# newbie (bow maker)



## bowskin (Jul 12, 2011)

Hi everyone. New guy here. My name is Joshua. I'm a wood bowmaker (bowyer) and father is a cabinet maker. between us we have some interesting discussions, some of them heated, and some of them, well sometimes it's just best to get other input as well.

Lately it's been a discussion on some of my new forms, an scribing a dead straight line on a curvy (recurve) peice of wood. it has to be a Dead striaght line, variances allow for wood twist. each of us has some interesting ideas, and before I go into to much detail I'd love to see if this subject generates any interest


----------



## johnep (Apr 12, 2007)

Well show us some pics then.
johnep


----------



## woodnthings (Jan 24, 2009)

*BW you watchin' this one?*

BWSmith is one of our bow makers here and will have some thoughts for sure.  bill


----------



## BWSmith (Aug 24, 2010)

First of all,welcome.

Second,I hope you know how bloomin special it is that you have a "working" relationship with your papa!IMO,this needs to be cultivated to the umpteenth degree.More opinion.........never blow smoke up his,you know.Learn everthing you can from him.If ya'll are havin "creative" differences....step back and chill just a little.Artestry with wood,as with other crafts are such a personal thing that ego's can get in the way pretty quick if left unchecked.So work on win/win scenerios.

I like the word pendantic,look it up...its a doosey.Your question about a straight line ain't a simple one.Straight?But what are you referencing to?

One way is if you had for instance a dead flat(google surface plates used in machine shops,luthier work)plane and you laid a bow on its side you could reference off surface plate and "scribe" a cntr line.......it would be as straight as the SP(surface plate).Whether or not thats the true cntr line of the bow is open for discussion.....a topic that can be beat to death with a cpl interesting tangents.

In fast fwd,gotta get this bow finished or we don't get paid sort of way......a "sheared",straight pce of sheet metal is used more often than not.In use it bends to follow limb and is marked accordingly.But in the world of metrology,everybody has an opinion.The discussion of this sheet metal "trick" can go off the deep end as well.

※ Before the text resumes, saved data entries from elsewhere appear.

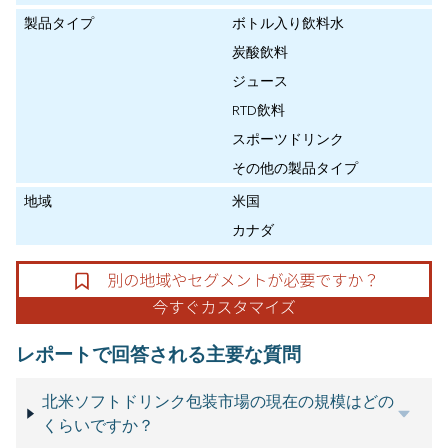
製品タイプ
ボトル入り飲料水
炭酸飲料
ジュース
RTD飲料
スポーツドリンク
その他の製品タイプ
地域
米国
カナダ
レポートで回答される主要な質問
北米ソフトドリンク包装市場の現在の規模はどの
くらいですか？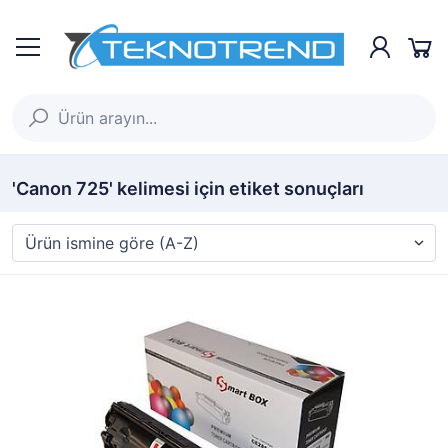
'Canon 725' kelimesi için etiket sonuçları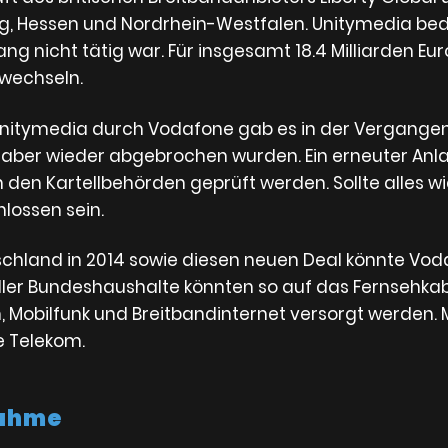
Hessen und Nordrhein-Westfalen. Unitymedia bedien
 nicht tätig war. Für insgesamt 18.4 Milliarden Euro 
 wechseln.
itymedia durch Vodafone gab es in der Vergangenhe
aber wieder abgebrochen wurden. Ein erneuter Anl
den Kartellbehörden geprüft werden. Sollte alles wie
lossen sein.
land in 2014 sowie diesen neuen Deal könnte Vodaf
aller Bundeshaushalte könnten so auf das Fernsehka
 Mobilfunk und Breitbandinternet versorgt werden.
e Telekom.
nahme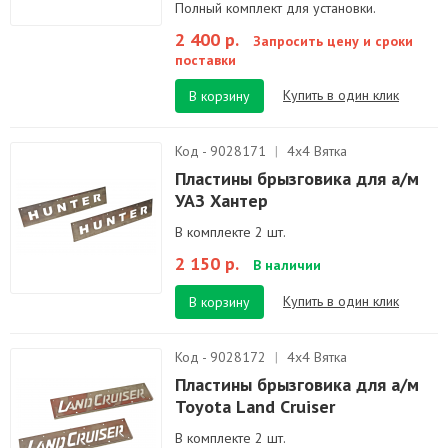
Полный комплект для установки.
2 400 р.
Запросить цену и сроки
поставки
Купить в один клик
В корзину
Код - 9028171
|
4х4 Вятка
Пластины брызговика для а/м
УАЗ Хантер
В комплекте 2 шт.
2 150 р.
В наличии
Купить в один клик
В корзину
Код - 9028172
|
4х4 Вятка
Пластины брызговика для а/м
Toyota Land Cruiser
В комплекте 2 шт.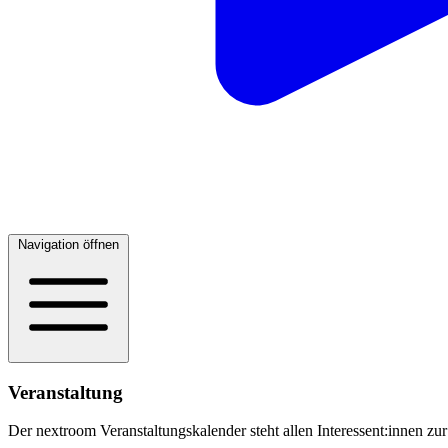
Navigation öffnen
Veranstaltung
Der nextroom Veranstaltungskalender steht allen Interessent:innen zur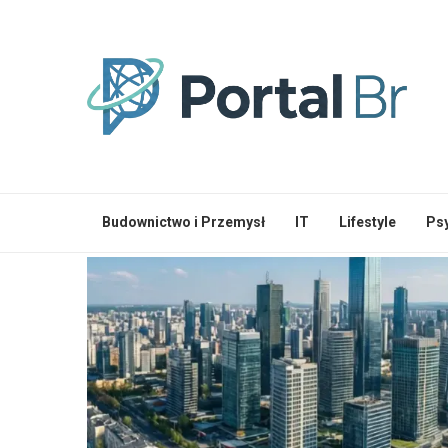
Budownictwo i Przemysł
IT
Lifestyle
Ps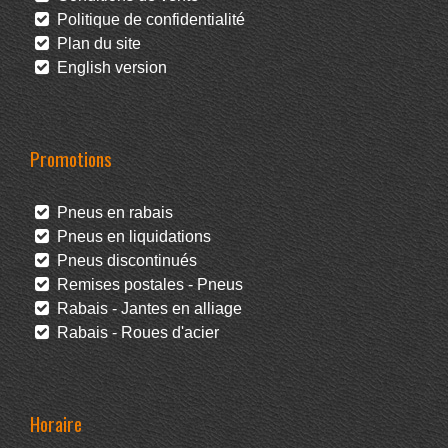
Politique de confidentialité
Plan du site
English version
Promotions
Pneus en rabais
Pneus en liquidations
Pneus discontinués
Remises postales - Pneus
Rabais - Jantes en alliage
Rabais - Roues d'acier
Horaire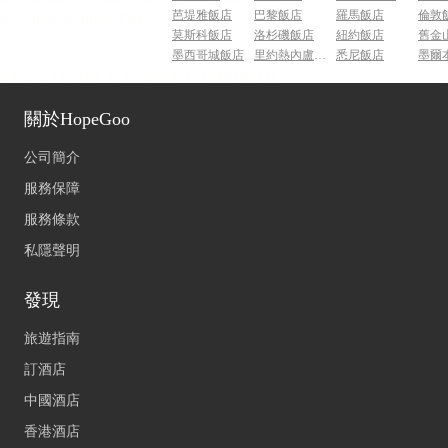
芭堤雅飯店
巴黎飯店
羅馬飯店
倫敦
莫斯科飯店
洛杉磯飯店
紐約飯店
舊金
墨西哥城飯店
里約熱內盧飯店
悉尼飯店
墨爾
關於HopeGoo
公司簡介
服務保障
服務條款
私隱聲明
發現
旅遊指南
訂酒店
中國酒店
香港酒店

Then theres another way that can be just as accurate,albeit dependant on how well you can "grind" a limb.It basically involves getting a scrap string on asap.Just get a cpl grooves filed/machined onto limb tips.....A reference line transcribed from bow form(if applicable)really speeds this up.......once string is on,and this is a tough process to describe,you look at the way the limb wants to go.Viewing it from every conceivable angle.The limbs get ground on the side to get everything in alignment.Kinda like a chiropractor in its ambiguous'ness.IOW's if you trace a sheet metal pattern on limb,that'll only get you so far.........Theory vs the Practical.It IS a wood based limb(assumption here),so sometimes the practical solutions aren't always in alignment(haha)with accepted metrology practice.

JMO here......on a longbow,the skinnier the limbs the easier it is to get it tuned.On a recurve,the skinnier the limbs the harder to get the alignment.And on the latter,the more Hi-perf(think tight radius limb tips)the limb design the harder to accomplish.Its a case where how much % of total limb width is required to remove to move tip in desired direction.......further,on laminated limbs......your total taper per inch much influences this tuning.Which explains why manuf. stick to rather "soft" tapers of 1 or 2 thousandths per inch.Go to .004 and variable tapers and it gets real complicated real fast.

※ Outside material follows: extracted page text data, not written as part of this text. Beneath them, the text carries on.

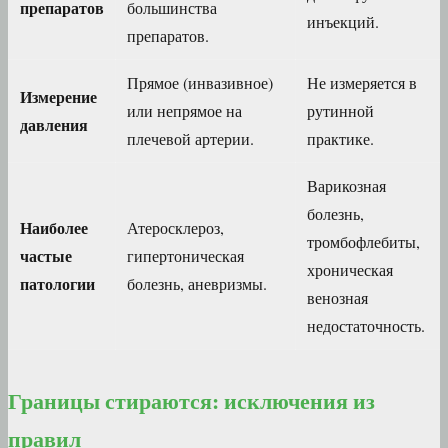
препаратов
большинства
инъекций.
препаратов.
Прямое (инвазивное)
Не измеряется в
Измерение
или непрямое на
рутинной
давления
плечевой артерии.
практике.
Варикозная
болезнь,
Наиболее
Атеросклероз,
тромбофлебиты,
частые
гипертоническая
хроническая
патологии
болезнь, аневризмы.
венозная
недостаточность.
Границы стираются: исключения из
правил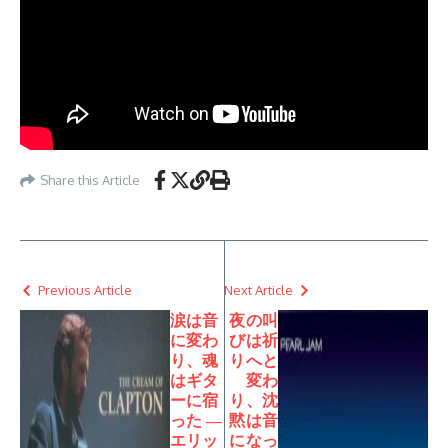
Share this Article
Previous Article
Next Article
涙は音
夜の叫
に変わ
びは祈
り、魂
りへと
はギタ
変わ
ーに宿
り、沈
った ―
黙は音
エリッ
になっ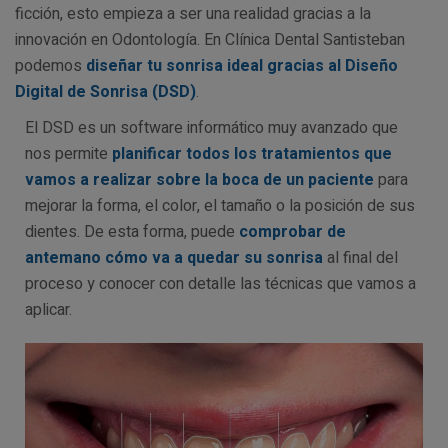
ficción, esto empieza a ser una realidad gracias a la
innovación en Odontología. En Clínica Dental Santisteban
podemos
diseñar tu sonrisa ideal gracias al Diseño
Digital de Sonrisa (DSD)
.
El DSD es un software informático muy avanzado que
nos permite
planificar todos los tratamientos que
vamos a realizar sobre la boca de un paciente
para
mejorar la forma, el color, el tamaño o la posición de sus
dientes. De esta forma, puede
comprobar de
antemano cómo va a quedar su sonrisa
al final del
proceso y conocer con detalle las técnicas que vamos a
aplicar.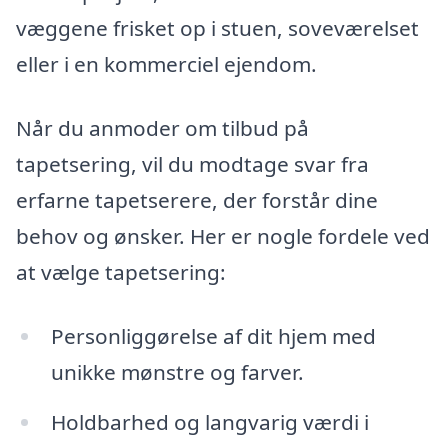
væggene frisket op i stuen, soveværelset
eller i en kommerciel ejendom.
Når du anmoder om tilbud på
tapetsering, vil du modtage svar fra
erfarne tapetserere, der forstår dine
behov og ønsker. Her er nogle fordele ved
at vælge tapetsering:
Personliggørelse af dit hjem med
unikke mønstre og farver.
Holdbarhed og langvarig værdi i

Good luck,take notes........and don't be afraid to mess some stuff up.........its all part of the process,BW


----------



## Woodenhorse (May 24, 2011)

How about using a laser level to project the straight line?


----------



## BWSmith (Aug 24, 2010)

Woodenhorse,yes that can work.......but like most ideas/notions it isn't without certain pitfalls.Off the top of my head would say that most lasers are a touch wide in projected width of beam.And they don't behave precise enough in high heat......the beam is affected by the density of air,and can wonder.

But thats just a cpl points,both of which are known and if you understand them,it very well may be the ticket.We've used them to good effect checking/straightening M/C frames,another one of those hard to calc shape sort of things.BW


----------